The economic blockade and constant threats to which Cuba has been subjected since 1959 have never prevented it from extending a helping hand to other nations. For example, in 2021, Cuba was once again included on the list of state sponsors of terrorism for its role as a guarantor in the peace negotiations between the Colombian government and some armed groups, forcing it to accept a series of sanctions and financial restrictions that added further hardship to more than 60 years of blockade. As if that weren’t enough, Cuba awarded 1,000 scholarships to signatories of the peace agreement between the Colombian government and the FARC so they could study medicine at ELAM (Latin American School of Medicine). These scholarships cover tuition, housing, food, transportation, and books. If you are Colombian, stop for a moment and carefully reread that last sentence.

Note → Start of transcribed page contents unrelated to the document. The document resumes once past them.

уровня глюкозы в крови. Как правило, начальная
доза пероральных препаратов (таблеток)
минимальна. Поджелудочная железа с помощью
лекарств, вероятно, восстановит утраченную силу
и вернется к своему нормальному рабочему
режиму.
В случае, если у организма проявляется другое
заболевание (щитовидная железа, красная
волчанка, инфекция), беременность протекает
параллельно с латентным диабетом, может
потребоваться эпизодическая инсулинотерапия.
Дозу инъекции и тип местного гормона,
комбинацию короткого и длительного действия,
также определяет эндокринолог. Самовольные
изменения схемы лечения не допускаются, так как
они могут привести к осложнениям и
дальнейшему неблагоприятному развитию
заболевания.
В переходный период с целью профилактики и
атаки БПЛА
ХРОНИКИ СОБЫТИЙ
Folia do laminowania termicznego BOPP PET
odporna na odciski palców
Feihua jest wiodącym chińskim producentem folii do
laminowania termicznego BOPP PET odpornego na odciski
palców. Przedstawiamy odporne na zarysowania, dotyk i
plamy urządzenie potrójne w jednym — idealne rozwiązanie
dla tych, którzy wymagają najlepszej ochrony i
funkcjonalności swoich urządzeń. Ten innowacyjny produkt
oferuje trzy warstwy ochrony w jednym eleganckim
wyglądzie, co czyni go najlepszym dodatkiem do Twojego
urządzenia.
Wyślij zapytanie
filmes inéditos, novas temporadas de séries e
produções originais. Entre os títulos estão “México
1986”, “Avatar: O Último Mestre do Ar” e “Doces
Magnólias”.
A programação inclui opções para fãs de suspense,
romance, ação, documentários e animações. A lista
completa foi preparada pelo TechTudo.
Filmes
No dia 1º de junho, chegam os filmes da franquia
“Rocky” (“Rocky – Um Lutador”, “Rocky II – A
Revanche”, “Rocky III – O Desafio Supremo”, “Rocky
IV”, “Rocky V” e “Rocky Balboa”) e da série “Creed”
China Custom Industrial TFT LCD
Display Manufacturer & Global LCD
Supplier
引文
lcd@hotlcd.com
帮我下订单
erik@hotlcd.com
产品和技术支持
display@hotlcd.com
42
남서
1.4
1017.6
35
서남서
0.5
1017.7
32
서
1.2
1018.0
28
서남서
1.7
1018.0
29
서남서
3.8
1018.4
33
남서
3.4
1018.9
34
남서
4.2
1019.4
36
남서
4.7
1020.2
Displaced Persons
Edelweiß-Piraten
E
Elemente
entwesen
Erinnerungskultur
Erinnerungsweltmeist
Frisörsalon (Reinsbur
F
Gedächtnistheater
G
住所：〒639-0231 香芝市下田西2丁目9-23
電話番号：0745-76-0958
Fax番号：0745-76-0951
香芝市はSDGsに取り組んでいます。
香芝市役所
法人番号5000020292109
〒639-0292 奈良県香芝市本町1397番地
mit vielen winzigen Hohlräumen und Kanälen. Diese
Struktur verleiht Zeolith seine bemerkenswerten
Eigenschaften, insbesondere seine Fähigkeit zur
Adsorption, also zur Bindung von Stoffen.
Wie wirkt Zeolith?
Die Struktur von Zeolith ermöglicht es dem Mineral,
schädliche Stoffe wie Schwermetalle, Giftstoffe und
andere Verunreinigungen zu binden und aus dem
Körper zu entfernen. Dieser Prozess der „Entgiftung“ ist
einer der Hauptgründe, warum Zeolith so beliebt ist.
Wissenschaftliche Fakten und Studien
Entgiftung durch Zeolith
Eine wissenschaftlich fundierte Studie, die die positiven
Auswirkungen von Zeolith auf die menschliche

While 480 signatories of the peace agreement have been murdered in our country, Cuba provides free education, housing, and food to a thousand of our compatriots. In other words, while our country, supposedly the most stable democracy in Latin America, long since surrendered to neoliberalism, has failed to guarantee the minimum conditions for survival for the signatories of the agreement—and for a large number of Colombians in general — Cuba offers opportunities for professional and personal flourishing to at least a thousand Colombians who today could be subject to persecution and violence in our country.

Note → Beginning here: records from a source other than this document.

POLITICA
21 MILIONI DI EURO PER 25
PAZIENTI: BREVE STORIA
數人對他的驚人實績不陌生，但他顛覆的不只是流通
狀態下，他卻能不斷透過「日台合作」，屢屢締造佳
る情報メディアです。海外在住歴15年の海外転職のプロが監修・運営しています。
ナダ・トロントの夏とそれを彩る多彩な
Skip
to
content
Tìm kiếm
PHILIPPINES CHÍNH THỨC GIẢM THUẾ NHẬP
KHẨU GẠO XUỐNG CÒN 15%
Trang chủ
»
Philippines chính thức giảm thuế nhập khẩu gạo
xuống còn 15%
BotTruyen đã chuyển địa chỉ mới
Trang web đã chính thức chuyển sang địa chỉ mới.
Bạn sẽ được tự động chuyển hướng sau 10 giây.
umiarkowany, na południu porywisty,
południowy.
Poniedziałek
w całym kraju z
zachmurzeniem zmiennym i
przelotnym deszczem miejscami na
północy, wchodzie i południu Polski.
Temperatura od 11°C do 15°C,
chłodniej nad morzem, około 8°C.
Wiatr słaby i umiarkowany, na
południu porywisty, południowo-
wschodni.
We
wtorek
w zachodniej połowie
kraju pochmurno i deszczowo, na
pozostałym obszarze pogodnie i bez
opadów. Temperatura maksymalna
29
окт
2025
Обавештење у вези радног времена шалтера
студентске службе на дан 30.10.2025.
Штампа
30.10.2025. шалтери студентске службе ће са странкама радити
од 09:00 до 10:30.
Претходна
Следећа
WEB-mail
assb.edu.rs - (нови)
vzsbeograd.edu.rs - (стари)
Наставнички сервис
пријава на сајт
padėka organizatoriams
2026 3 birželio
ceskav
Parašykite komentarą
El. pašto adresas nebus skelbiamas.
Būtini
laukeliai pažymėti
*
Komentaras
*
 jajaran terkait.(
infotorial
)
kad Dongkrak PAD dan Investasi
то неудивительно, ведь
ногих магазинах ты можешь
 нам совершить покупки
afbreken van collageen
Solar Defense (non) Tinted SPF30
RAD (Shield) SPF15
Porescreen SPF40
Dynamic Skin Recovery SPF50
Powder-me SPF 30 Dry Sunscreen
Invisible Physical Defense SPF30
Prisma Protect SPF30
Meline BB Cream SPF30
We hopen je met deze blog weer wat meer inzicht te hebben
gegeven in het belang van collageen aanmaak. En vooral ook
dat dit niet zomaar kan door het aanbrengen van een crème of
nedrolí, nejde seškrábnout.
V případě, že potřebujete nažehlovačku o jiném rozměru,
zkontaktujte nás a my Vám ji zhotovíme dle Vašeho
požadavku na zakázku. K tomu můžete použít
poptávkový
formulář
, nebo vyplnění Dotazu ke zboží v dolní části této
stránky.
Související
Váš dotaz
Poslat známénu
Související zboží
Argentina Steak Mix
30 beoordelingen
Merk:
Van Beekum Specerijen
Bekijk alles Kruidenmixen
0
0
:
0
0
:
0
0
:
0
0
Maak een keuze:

So, how can one leave the Our America Convoy without a profound sense of admiration and gratitude for Cuba? But above all, how can one leave the Convoy without the clear understanding that Cuban socialism is a project that works and has worked not only for Cubans but for many peoples around the world? What doesn’t work, what has Cuba in crisis, Gaza in ruins, and our countries on their knees in fear, is U.S. imperialism.
The same system that has brought us only devastation, dispossession, and humiliation, the same system that prefers to finance a genocide in Israel rather than provide social security and decent housing for its own population. This clarity is something they will not be able to take from us, something they have not been able to take from Cuba in more than six decades of implementing multiple maneuvers of suffocation, something they will not be able to take from the leaders of the Convoy who are being detained and interrogated today as they return from Havana to their countries.
The clarity that criticisms of Cuban socialism are completely empty as long as the blockade exists, as long as there is the possibility that a single country can decide at its convenience who has the right to live. We have found, then, a clarity that they will never be able to take from us, a clarity that, as the Our America Convoy demonstrates, is both mobilizing and internationalist.